When two or more family members are arguing, it can be beneficial to talk to others and ask them for advice. They can help to give a sense of perspective and suggest solutions for resolution. They may even be able to help you see the other person's side and assist you to forgive and forget. However, make it clear that you want to make things better, and be wary of people who might gossip. And although you can ask for advice, don't get everyone else involved in the argument. You don't want everyone to take sides and to blow the disagreement up into an even bigger thing, with warring factions of the family. It can be easier to see each other's positions if you don't have other people making it "us against them".

Forgive and Forget

There are many cases where it might be best for both people, or even just one person, to agree to forgive and move on. If the argument is about something that has already happened and can't be changed, falling out over it will only ruin your relationship. Of course, forgiveness doesn't always happen automatically, and it might take some work. You might decide to step back and take some time to work through your feelings, allowing you to reconnect more slowly. The parties could try laying out their feelings and opinions, but rather than arguing about them, move on and agree to disagree. However, this isn't always an option, and there are many problems that should be resolved instead of being allowed to fester.

Go Your Separate Ways

On rare occasions, it's not possible to resolve a family dispute and family members should consider cutting off contact from each other. These are likely to be extreme situations, such as when one party feels that the other has put them in an abusive situation. If someone feels that their relationship is physically or emotionally abusive, the best option is often to end the relationship.

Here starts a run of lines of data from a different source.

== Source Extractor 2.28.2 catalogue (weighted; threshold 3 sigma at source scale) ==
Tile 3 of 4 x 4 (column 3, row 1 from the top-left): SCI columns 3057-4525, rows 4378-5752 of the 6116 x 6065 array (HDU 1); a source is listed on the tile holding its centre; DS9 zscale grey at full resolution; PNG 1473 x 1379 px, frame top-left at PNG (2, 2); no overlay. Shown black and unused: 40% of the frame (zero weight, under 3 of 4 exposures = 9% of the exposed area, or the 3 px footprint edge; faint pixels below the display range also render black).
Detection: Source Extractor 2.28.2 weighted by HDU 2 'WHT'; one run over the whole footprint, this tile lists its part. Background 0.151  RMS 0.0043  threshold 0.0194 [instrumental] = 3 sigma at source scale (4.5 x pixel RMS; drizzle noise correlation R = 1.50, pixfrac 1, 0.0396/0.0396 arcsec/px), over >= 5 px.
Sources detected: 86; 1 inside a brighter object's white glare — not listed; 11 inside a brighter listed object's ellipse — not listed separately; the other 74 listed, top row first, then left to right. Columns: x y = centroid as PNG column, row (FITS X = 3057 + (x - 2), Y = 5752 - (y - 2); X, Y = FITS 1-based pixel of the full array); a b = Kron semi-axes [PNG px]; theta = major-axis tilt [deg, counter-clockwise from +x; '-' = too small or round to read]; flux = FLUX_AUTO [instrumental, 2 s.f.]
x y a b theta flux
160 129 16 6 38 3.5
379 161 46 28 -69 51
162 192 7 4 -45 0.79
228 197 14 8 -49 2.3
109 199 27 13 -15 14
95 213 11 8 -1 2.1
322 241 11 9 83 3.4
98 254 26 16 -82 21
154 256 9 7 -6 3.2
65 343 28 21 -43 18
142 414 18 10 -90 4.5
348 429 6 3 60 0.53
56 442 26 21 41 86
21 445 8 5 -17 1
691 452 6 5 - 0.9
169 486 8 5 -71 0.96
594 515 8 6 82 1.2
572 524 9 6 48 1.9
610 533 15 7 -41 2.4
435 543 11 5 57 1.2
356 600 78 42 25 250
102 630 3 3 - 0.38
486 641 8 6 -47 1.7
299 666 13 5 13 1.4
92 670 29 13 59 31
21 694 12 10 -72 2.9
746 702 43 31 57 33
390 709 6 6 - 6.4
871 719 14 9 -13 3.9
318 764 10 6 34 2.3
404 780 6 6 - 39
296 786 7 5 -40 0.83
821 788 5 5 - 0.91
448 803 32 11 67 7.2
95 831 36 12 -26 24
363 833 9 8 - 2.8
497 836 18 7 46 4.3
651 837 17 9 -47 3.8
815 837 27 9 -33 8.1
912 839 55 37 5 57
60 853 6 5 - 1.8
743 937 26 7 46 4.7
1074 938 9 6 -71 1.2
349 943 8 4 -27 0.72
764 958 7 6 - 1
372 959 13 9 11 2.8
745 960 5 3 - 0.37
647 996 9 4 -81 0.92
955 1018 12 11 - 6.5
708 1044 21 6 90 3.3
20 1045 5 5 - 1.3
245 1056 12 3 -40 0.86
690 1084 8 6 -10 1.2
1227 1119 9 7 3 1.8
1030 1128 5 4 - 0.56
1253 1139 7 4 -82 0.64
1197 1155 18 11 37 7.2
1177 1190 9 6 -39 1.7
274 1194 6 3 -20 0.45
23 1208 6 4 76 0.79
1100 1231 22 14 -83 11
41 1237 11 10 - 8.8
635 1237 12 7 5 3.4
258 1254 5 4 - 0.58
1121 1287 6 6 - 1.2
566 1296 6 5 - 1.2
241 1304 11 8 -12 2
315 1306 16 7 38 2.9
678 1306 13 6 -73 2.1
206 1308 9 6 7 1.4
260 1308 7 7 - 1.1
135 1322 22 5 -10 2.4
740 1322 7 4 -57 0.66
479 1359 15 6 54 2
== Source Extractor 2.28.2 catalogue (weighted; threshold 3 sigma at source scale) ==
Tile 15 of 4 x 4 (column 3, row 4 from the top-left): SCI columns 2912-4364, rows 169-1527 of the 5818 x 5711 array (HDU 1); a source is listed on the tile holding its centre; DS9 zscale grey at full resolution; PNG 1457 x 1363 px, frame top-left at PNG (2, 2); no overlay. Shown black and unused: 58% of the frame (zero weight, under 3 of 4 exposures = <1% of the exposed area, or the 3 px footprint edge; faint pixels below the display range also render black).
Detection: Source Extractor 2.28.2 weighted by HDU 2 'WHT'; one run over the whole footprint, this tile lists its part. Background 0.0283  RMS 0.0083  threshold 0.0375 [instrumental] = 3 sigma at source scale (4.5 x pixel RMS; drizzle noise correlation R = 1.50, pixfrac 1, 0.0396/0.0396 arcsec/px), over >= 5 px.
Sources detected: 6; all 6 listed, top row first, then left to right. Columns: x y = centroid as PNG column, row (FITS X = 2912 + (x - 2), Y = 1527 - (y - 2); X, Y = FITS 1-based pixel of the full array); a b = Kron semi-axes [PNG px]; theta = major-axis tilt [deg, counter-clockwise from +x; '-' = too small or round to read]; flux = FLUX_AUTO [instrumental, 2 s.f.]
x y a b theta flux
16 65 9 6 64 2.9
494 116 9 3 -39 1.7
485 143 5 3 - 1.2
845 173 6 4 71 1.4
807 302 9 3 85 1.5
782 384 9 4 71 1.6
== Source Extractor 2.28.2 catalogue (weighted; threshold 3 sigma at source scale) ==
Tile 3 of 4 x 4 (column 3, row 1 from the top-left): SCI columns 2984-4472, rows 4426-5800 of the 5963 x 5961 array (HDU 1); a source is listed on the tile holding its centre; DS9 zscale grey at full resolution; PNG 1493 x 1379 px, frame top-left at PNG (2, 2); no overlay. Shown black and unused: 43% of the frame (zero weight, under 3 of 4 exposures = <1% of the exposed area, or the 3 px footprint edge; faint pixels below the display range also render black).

People are often disapproving of cutting family ties, particularly when children and parents are no longer in touch, but sometimes it can be the only option left. Families can be beautiful, but being related by blood or even choosing your family doesn't guarantee a healthy relationship. Although no one wants to consider it, sometimes family members must go their separate ways so they can have happier lives as individuals. However, this is a drastic option that you should only consider in situations where the relationship can't be repaired. If you find yourself in such a situation, remember to seek support so that you don't have to go through it alone.